_To do_:
1 – According to the passage on racial terror lynchings, how many African American lynching victims did the Equal Justice Initiative team identify in the South, and over what span of years?
2 – Write the next part of the passage on racial terror lynchings in the South, picking up right after its final sentence.

_Text excerpt_:

With ratification of the 13th Amendment to the Constitution in 1865, slavery became illegal in the United States, but the reign of racial terror was just about to begin. Until then, slaves were the property of the plantation owners, and it was impractical to damage or destroy one’s own property. But after emancipation, violence against blacks became a common strategy to subjugate them and to prevent their right to vote or to function as free citizens.

Bryan Stevenson, founder and president of the Equal Justice Initiative (EJI) in Montgomery, Alabama, with a team of lawyers and researchers, documented what he calls “racial terror lynchings” in the South. They were able to identify more than 4,400 African American lynching victims in the South from 1877 until 1950. The EJI established the Legacy Museum in Montgomery to preserve the record of America’s savage mistreatment of the nation’s citizens of African descent who were brought to America to serve as slaves.

Men, women and children were killed by the residents of white southern communities for such simple offenses as being rude to whites, failing to get off the sidewalk to permit a white person to pass, and walking behind the wife of a white man. An even more serious offense was to compete with a white-owned business.

_Dataset entries_:
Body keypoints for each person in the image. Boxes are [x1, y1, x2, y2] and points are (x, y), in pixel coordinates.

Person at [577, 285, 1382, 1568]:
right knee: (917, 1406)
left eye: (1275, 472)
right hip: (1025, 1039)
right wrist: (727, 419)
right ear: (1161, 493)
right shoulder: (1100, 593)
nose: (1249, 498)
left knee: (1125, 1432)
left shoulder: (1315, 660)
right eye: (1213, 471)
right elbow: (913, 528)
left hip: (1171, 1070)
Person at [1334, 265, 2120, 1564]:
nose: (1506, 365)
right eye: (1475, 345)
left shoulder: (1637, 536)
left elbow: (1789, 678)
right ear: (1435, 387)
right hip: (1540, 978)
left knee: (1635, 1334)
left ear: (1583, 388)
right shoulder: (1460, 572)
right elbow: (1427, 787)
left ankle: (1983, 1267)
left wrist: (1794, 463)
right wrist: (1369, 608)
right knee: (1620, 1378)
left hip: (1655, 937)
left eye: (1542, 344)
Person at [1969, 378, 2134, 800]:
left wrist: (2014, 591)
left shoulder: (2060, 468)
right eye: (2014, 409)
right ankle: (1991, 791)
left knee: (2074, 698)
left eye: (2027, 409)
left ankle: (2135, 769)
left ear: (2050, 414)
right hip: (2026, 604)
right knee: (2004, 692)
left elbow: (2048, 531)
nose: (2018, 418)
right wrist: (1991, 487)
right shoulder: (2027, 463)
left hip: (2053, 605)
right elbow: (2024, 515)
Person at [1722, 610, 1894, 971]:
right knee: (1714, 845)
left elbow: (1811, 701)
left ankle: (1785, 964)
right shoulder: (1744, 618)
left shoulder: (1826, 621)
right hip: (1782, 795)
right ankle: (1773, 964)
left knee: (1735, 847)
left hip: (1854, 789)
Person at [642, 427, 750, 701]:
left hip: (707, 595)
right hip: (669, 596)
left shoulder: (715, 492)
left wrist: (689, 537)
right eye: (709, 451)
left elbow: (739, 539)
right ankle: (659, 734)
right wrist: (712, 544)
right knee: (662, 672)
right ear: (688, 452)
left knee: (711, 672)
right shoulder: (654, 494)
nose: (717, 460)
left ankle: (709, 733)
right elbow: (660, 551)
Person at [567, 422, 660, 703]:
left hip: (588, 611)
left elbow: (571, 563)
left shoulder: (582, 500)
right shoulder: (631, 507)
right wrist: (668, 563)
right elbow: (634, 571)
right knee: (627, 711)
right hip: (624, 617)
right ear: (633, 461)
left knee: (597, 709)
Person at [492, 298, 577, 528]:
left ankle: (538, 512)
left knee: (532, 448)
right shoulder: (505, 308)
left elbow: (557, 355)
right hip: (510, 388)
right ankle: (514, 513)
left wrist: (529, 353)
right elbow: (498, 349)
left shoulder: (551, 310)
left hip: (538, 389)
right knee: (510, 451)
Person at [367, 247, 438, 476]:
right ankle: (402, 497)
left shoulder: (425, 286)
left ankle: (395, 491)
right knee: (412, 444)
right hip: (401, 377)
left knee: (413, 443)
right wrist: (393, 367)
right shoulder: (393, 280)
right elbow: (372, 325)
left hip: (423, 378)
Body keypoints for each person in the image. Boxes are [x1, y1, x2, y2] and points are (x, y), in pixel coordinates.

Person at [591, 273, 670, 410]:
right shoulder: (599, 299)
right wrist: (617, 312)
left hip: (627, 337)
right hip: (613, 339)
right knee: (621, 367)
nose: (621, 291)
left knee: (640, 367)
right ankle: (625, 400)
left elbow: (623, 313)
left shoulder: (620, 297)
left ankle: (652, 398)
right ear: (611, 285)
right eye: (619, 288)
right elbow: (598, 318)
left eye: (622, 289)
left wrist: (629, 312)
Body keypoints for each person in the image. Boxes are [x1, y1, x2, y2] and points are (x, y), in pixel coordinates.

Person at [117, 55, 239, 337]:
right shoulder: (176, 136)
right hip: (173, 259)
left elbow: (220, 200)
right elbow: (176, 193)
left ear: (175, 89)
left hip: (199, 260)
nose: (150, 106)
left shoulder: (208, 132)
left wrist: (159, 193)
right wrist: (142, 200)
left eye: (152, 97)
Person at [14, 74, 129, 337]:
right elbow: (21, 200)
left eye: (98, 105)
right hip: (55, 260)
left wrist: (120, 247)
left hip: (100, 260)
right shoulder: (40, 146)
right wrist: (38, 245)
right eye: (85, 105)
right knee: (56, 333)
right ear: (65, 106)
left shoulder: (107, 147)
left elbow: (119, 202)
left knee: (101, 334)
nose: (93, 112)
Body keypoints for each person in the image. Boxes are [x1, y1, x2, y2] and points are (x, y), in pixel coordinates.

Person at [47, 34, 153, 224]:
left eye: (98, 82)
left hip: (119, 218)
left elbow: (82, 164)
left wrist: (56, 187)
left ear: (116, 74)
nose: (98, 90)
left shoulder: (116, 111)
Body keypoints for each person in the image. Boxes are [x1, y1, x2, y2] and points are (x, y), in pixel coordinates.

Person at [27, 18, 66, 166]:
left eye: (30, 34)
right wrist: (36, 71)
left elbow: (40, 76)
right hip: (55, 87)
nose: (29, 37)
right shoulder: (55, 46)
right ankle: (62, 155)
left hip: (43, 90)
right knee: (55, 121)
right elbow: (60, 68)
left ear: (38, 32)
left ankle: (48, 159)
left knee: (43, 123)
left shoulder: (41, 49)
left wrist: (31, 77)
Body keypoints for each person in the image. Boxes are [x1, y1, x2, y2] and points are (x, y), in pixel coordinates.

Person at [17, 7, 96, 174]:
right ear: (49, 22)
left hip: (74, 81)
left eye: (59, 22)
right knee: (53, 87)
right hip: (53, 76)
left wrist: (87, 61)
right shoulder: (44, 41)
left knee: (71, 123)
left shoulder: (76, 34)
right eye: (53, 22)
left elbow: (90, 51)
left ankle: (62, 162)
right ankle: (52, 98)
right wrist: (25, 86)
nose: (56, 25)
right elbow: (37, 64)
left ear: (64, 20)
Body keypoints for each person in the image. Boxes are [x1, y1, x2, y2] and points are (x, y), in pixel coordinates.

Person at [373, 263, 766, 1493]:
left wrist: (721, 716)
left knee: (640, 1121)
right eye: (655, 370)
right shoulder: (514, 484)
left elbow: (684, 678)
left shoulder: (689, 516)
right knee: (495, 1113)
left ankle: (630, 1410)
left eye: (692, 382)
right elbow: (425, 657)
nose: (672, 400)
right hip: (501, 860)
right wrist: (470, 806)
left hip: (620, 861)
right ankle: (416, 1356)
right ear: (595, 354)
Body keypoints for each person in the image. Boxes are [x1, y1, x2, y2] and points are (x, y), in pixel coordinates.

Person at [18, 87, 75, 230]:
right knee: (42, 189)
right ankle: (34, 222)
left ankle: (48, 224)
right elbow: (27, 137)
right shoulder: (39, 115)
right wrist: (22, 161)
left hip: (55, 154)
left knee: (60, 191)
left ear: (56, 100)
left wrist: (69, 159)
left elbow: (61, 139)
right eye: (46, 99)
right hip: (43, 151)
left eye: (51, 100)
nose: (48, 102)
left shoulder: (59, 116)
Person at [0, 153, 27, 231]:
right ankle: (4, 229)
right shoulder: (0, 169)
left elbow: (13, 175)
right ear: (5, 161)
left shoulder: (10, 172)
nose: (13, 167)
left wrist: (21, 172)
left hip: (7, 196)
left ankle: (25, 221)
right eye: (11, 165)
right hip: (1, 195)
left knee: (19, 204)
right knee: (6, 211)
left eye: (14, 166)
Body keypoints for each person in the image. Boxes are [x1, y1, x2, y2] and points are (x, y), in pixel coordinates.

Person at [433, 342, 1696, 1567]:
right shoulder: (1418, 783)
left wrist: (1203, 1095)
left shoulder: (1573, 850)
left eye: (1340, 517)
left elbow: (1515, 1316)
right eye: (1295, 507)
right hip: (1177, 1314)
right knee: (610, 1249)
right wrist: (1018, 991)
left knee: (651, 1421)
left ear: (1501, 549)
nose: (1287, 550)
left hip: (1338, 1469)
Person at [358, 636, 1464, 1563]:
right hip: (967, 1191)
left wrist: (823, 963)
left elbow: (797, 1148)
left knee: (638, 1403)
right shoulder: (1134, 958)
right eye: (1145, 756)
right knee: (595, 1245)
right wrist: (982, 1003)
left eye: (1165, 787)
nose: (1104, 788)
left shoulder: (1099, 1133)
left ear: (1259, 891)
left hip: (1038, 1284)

_Answer set_:
1 – More than 4,400 victims, from 1877 until 1950.

2 –
A new National Memorial for Peace and Justice was conceived to commemorate all those who lost their lives in the nation’s savage lynchings during those 73 years. The names of the victims and the date they were lynched is stenciled on steel beams that are hung from the ceiling of the memorial’s structure. According to reports, the memorial, which is also located in Montgomery, was inspired by the Holocaust Museum in Berlin and the Apartheid Museum in Johannesburg.

Those guilty of lynching blacks escaped justice. Murder is a local offense, so prosecutors from southern states were able to refuse to indict. The NAACP and other civil rights activists tried without success to influence passage of a federal anti-lynching law.

It is clear that during the era of lynchings, black lives did not matter in the South. The callous shooting deaths of unarmed black men by the police, who rarely suffer prosecution for their conduct, seems like a continuation of racial terror lynchings. Is it any wonder that many African Americans believe today that black lives still do not matter to the police?